# RECORD SET:
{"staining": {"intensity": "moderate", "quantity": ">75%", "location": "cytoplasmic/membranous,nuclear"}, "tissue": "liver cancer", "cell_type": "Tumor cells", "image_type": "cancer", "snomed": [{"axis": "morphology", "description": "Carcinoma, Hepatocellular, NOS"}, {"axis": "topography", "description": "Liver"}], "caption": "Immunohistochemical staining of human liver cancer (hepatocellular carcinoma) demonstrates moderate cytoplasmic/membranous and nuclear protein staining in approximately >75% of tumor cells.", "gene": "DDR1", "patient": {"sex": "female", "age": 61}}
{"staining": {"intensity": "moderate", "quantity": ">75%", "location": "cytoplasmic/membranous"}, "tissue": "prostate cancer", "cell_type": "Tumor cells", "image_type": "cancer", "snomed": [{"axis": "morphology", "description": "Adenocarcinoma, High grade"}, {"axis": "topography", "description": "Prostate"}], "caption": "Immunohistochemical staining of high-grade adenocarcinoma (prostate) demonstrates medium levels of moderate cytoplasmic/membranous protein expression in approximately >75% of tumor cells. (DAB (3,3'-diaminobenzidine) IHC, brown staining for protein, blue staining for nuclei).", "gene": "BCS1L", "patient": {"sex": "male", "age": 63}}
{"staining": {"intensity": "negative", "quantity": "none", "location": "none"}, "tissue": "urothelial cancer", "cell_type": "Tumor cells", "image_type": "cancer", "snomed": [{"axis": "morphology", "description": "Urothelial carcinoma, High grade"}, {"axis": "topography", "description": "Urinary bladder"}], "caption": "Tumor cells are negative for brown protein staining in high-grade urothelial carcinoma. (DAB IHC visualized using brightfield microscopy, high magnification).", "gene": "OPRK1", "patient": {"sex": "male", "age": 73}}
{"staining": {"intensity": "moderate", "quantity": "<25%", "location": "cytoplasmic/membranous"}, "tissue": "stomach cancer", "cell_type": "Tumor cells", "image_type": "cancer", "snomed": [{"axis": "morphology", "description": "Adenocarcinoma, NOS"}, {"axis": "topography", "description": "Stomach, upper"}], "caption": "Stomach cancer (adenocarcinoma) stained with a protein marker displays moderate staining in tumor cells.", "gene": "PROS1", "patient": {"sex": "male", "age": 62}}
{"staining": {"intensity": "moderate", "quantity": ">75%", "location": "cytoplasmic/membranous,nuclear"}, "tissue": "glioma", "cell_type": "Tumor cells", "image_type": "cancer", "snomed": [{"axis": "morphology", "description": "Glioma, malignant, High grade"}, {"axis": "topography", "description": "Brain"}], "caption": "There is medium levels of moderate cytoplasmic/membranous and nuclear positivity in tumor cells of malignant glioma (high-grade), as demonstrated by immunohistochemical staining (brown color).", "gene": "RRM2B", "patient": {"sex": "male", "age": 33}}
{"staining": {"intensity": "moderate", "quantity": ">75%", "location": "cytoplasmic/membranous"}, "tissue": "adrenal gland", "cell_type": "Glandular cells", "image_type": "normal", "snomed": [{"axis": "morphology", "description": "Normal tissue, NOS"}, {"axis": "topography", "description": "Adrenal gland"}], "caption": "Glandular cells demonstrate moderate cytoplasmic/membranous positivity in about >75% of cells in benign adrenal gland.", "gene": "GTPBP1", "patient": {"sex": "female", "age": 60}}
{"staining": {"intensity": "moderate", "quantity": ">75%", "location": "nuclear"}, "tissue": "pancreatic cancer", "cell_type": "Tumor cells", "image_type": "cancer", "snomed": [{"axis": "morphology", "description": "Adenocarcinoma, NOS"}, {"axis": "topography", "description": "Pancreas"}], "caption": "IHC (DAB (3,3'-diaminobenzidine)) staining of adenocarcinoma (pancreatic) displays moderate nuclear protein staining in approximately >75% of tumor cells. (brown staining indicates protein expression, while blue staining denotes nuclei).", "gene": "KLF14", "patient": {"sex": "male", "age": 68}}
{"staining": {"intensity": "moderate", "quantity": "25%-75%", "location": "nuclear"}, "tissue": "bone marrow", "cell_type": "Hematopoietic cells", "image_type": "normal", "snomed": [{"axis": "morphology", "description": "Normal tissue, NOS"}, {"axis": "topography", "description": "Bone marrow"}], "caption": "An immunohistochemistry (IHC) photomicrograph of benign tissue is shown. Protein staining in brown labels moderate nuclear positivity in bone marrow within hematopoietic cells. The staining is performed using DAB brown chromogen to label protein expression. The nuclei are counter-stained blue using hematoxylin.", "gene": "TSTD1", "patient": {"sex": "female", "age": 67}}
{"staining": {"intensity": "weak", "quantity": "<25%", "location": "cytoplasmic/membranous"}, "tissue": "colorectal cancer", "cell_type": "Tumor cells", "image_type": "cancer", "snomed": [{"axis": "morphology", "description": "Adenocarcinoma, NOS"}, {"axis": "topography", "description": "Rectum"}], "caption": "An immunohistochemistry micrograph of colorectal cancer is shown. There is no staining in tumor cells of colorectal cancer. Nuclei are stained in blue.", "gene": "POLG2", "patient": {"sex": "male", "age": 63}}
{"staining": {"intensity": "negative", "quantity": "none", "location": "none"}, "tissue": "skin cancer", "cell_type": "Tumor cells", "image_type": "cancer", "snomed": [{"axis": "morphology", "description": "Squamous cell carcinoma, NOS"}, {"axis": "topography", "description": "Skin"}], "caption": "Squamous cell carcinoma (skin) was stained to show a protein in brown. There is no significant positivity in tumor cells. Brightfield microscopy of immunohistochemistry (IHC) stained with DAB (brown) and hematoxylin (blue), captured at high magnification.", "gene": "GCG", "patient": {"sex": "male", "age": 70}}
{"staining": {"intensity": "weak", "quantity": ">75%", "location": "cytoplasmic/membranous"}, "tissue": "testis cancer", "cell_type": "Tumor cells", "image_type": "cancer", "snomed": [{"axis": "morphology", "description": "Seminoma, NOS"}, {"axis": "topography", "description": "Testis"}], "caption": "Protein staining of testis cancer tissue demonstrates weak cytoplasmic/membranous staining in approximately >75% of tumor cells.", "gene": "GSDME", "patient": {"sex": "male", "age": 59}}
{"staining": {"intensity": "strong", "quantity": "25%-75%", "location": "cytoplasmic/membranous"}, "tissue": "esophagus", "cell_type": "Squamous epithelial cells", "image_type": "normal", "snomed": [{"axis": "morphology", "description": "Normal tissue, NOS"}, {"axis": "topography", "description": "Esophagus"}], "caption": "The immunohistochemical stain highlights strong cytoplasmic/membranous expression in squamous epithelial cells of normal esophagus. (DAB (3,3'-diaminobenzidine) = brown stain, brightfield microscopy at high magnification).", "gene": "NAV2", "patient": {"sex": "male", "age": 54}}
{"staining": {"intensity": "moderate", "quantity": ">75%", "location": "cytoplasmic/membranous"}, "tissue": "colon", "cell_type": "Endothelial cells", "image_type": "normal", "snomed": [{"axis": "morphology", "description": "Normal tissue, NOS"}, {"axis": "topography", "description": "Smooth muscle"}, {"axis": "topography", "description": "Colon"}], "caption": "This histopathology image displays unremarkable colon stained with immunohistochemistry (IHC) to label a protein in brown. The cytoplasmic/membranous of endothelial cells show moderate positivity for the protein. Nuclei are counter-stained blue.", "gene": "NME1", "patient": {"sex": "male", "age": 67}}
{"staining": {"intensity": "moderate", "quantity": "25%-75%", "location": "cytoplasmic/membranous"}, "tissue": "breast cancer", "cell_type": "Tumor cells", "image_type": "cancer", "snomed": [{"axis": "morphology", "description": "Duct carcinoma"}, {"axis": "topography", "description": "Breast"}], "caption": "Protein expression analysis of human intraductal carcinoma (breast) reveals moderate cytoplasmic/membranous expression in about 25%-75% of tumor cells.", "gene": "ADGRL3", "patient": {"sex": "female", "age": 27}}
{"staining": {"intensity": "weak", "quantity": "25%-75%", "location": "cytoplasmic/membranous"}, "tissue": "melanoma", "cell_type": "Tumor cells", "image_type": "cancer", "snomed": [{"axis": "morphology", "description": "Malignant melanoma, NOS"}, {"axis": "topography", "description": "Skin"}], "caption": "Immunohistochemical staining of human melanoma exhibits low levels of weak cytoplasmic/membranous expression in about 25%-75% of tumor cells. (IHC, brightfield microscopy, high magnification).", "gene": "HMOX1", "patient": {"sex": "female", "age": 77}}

# DIRECTIONS:
Would you copy, word for word, only the lines from the start of the listing to the one that contains "staining of high-grade", both included?

# WRITTEN ANSWER:
{"staining": {"intensity": "moderate", "quantity": ">75%", "location": "cytoplasmic/membranous,nuclear"}, "tissue": "liver cancer", "cell_type": "Tumor cells", "image_type": "cancer", "snomed": [{"axis": "morphology", "description": "Carcinoma, Hepatocellular, NOS"}, {"axis": "topography", "description": "Liver"}], "caption": "Immunohistochemical staining of human liver cancer (hepatocellular carcinoma) demonstrates moderate cytoplasmic/membranous and nuclear protein staining in approximately >75% of tumor cells.", "gene": "DDR1", "patient": {"sex": "female", "age": 61}}
{"staining": {"intensity": "moderate", "quantity": ">75%", "location": "cytoplasmic/membranous"}, "tissue": "prostate cancer", "cell_type": "Tumor cells", "image_type": "cancer", "snomed": [{"axis": "morphology", "description": "Adenocarcinoma, High grade"}, {"axis": "topography", "description": "Prostate"}], "caption": "Immunohistochemical staining of high-grade adenocarcinoma (prostate) demonstrates medium levels of moderate cytoplasmic/membranous protein expression in approximately >75% of tumor cells. (DAB (3,3'-diaminobenzidine) IHC, brown staining for protein, blue staining for nuclei).", "gene": "BCS1L", "patient": {"sex": "male", "age": 63}}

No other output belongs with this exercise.